Купцы вошли, вышел к ним и губернатор. Ожидали громов и молний, но старик со всеми был очень любезен, и каждый был в душе доволен, что так случилось. Затем сели за стол. Обед был великолепен, но купцам не елось и не пилось. Не так им было обидно то, что они прозевали губернатора, как то, что на каждом приборе лежала печатная карточка с именем каждого. Большей обиды нельзя было и придумать. А когда после обеда лакеи разнесли не виданные дотоле в городе стаканы с теплой водой для полоскания рта, то некоторые из них выпили эту воду, приняв ее за последнее блюдо, а для других это показалось верхом профанации дедовских обычаев и купеческих традиций.
А наутро произведена была ревизия местных учреждений. У Михаила Емельяныча все оказалось в порядке, за исключением разве того, что непременный член в рубрике городских расходов отыскал «апельсины для губернатора». Оказалось, что в прошлом году, ожидая приезда губернатора, затеяли для него завтрак, а апельсины к завтраку выписали из губернии. Губернатор не приехал, завтрак принял на себя городской голова, а про апельсины забыли.
— Подлец ты! — сказал Михаил Емельяныч секретарю городской управы. — Нешто тебе трудно было вычеркнуть эти пильцыны из городских расходов? Только подводить умеете, лешманы окаянные!
— А что ж, я сам их съел, что ли? — огрызнулся на него секретарь. — Чего ругаетесь!
Через две недели были новые выборы. Чувствуя недоброе, Михаил Емельяныч отказался было баллотироваться в городские головы по расстроенному здоровью, но гласные бросились к нему с просьбами не губить их родного города. Всем было ясно, что его место займет ненавистный для всех Федюша, и это-то именно и удвоило просьбы и даже вызвало слезы. Гласные плакали, разрыдался и сам Михаил Вареников, и в конце концов дума восторжествовала. Михаил Емельяныч вытер слезы, высморкался красным платком и дрожащим голосом выразил согласие баллотироваться.
— Что ж... Пущай будет по-вашему... — сказал он. — Пущай на вашу совесть ляжет священная ответственность за мое вожделенное здоровье... Я согласен.
И его вновь выбрали головою. А когда журнал заседания думы пошел на утверждение в губернию, Михаила Емельяныча забраковали.

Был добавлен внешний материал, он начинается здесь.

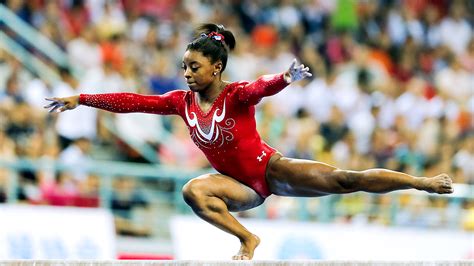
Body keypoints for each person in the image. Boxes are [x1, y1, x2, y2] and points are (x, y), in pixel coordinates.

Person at [45, 23, 453, 260]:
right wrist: (82, 99)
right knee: (194, 190)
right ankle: (247, 238)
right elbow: (134, 102)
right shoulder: (180, 102)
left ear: (216, 67)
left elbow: (261, 87)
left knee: (347, 179)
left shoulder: (236, 94)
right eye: (183, 66)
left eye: (194, 67)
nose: (186, 73)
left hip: (269, 171)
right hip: (238, 188)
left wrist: (285, 78)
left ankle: (423, 182)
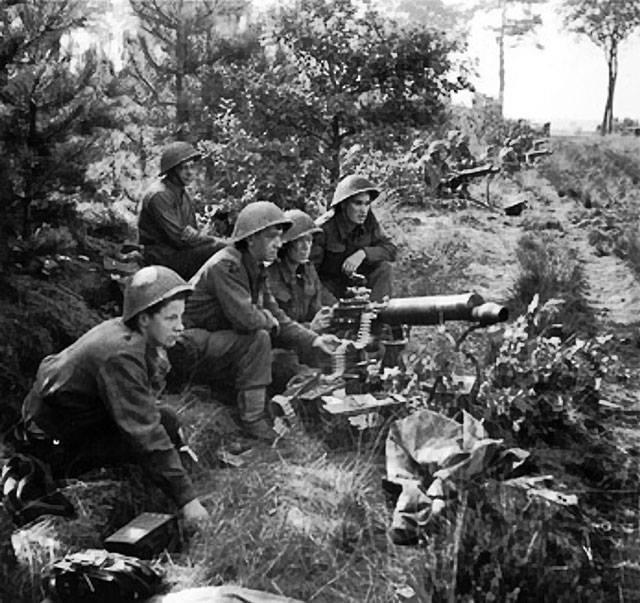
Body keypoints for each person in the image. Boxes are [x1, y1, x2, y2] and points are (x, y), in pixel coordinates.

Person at [18, 266, 209, 523]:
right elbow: (145, 433)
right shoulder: (121, 355)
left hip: (73, 420)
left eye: (181, 317)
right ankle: (76, 476)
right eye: (171, 318)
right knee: (159, 429)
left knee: (168, 420)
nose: (180, 327)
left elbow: (148, 402)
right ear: (144, 319)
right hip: (55, 442)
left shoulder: (129, 332)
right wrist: (188, 501)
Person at [171, 201, 340, 442]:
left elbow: (276, 315)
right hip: (183, 344)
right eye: (272, 237)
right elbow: (248, 319)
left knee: (263, 336)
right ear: (251, 240)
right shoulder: (226, 265)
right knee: (258, 337)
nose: (279, 243)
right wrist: (269, 321)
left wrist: (315, 340)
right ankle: (252, 419)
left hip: (210, 341)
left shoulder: (254, 267)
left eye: (280, 237)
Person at [138, 141, 225, 280]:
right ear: (172, 171)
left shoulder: (183, 194)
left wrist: (199, 237)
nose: (190, 172)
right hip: (162, 257)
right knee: (221, 249)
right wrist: (218, 242)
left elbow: (191, 233)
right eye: (183, 168)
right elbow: (180, 238)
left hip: (179, 253)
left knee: (226, 251)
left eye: (191, 167)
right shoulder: (160, 195)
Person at [311, 175, 397, 304]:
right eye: (358, 203)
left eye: (367, 204)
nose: (363, 210)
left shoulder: (369, 221)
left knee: (384, 268)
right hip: (328, 288)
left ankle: (377, 317)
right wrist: (333, 305)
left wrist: (363, 253)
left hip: (357, 284)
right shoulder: (323, 229)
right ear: (344, 204)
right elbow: (309, 275)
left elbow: (391, 249)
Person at [267, 209, 331, 331]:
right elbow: (274, 327)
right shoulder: (270, 276)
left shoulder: (308, 271)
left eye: (309, 240)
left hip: (307, 338)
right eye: (299, 240)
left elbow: (316, 310)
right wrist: (310, 327)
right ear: (286, 244)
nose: (305, 247)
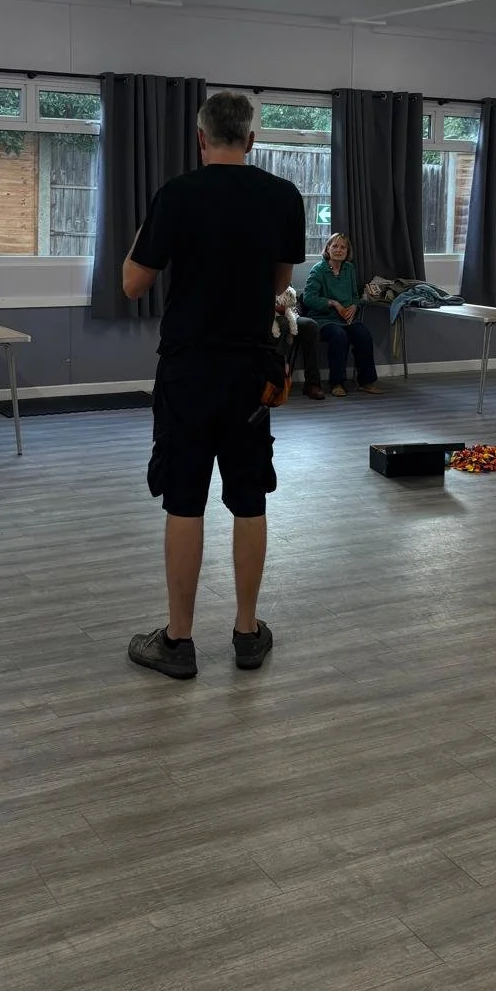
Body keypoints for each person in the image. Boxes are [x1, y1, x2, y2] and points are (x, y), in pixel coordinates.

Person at [122, 91, 306, 680]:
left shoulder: (176, 195)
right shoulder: (283, 197)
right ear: (250, 139)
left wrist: (149, 232)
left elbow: (132, 283)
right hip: (253, 370)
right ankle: (247, 633)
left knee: (185, 500)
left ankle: (178, 642)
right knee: (249, 499)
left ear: (201, 139)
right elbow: (278, 283)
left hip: (189, 370)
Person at [301, 232, 380, 397]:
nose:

Обиженные гласные отказались наотрез от вторичных выборов, заявив, что у них нет болыше кандидатов, и городской голова был назначен. Это был Ермилов. А Михаил Емельяныч сидел на ящике около своей лавки и по-прежнему говорил:
— Тружденника, тружденника город во мне лишился... Есть у нас купцы Крохопяткины, есть Поросятниковы, Вареников — я сам, а Ермиловых не знаю... Приказчики Ермиловы были, это точно, а купцов что-то не упомню...
По совести
Всем нам было отлично известно, что муж обращался с нею чрезвычайно скверно. В нашем городе, где жизнь каждого обывателя проходит у всех на виду, буквально все знали, что Чукашов человек неважный и что жена его мученица. Детей у них не было, они жили в своем доме, по-видимому, не нуждались, и всякий раз, когда приходилось видеть ее в слезах или слышать, как он на всю улицу ругал ее, становилось за него стыдно и хотелось его спросить: «Ну чего вам недостает?» Один раз я сам был свидетелем, как Чукашов шел откуда-то с женой. Мальчишка-лавочник поливал из ведра тротуар перед лавкой. На Елене Ивановне было, как теперь помню, зеленое платье. Мальчишка плеснул из ведра водой, и несколько капель упало ей на подол. Чукашов грозно посмотрел на нее и за то, что она не подобралась, тут же на улице молча ударил ее по щеке. Это вышло так отвратительно, так грубо, что я даже на нашелся в ту минуту, что и сказать. Елена Ивановна вытащила из кармана платок, приложила его к щеке и молча, точно ничего и не случилось, пошла далее. Чукашов пел на клиросе, принимал священников, и тем страннее казались его отношения к жене. И когда вдруг разнеслась весть, что Елена Ивановна от него убежала, все мы легко вздохнули за нее и только пожалели, что она не сделала этого ранее. Пропадала она больше полугода, и все это время Чукашов ходил угрюмый и, сколько знаю, жаловался на неверность и неблагодарность жены.
— Но ведь вы же сами строго поступали с ней, — говорили ему соседи.
— Кого господь любит, того и наказует... — отвечал он с таким наивным цинизмом, против которого не хотелось даже и возражать. — Муж — глава жены, а что я ее наказывал, так это для ее же пользы! Ведь я же за ее поведение на том свете отвечать буду!
Но видно было, что и он по ней тосковал, так как очень осунулся за эти полгода, да и стыдно было глядеть людям в глаза.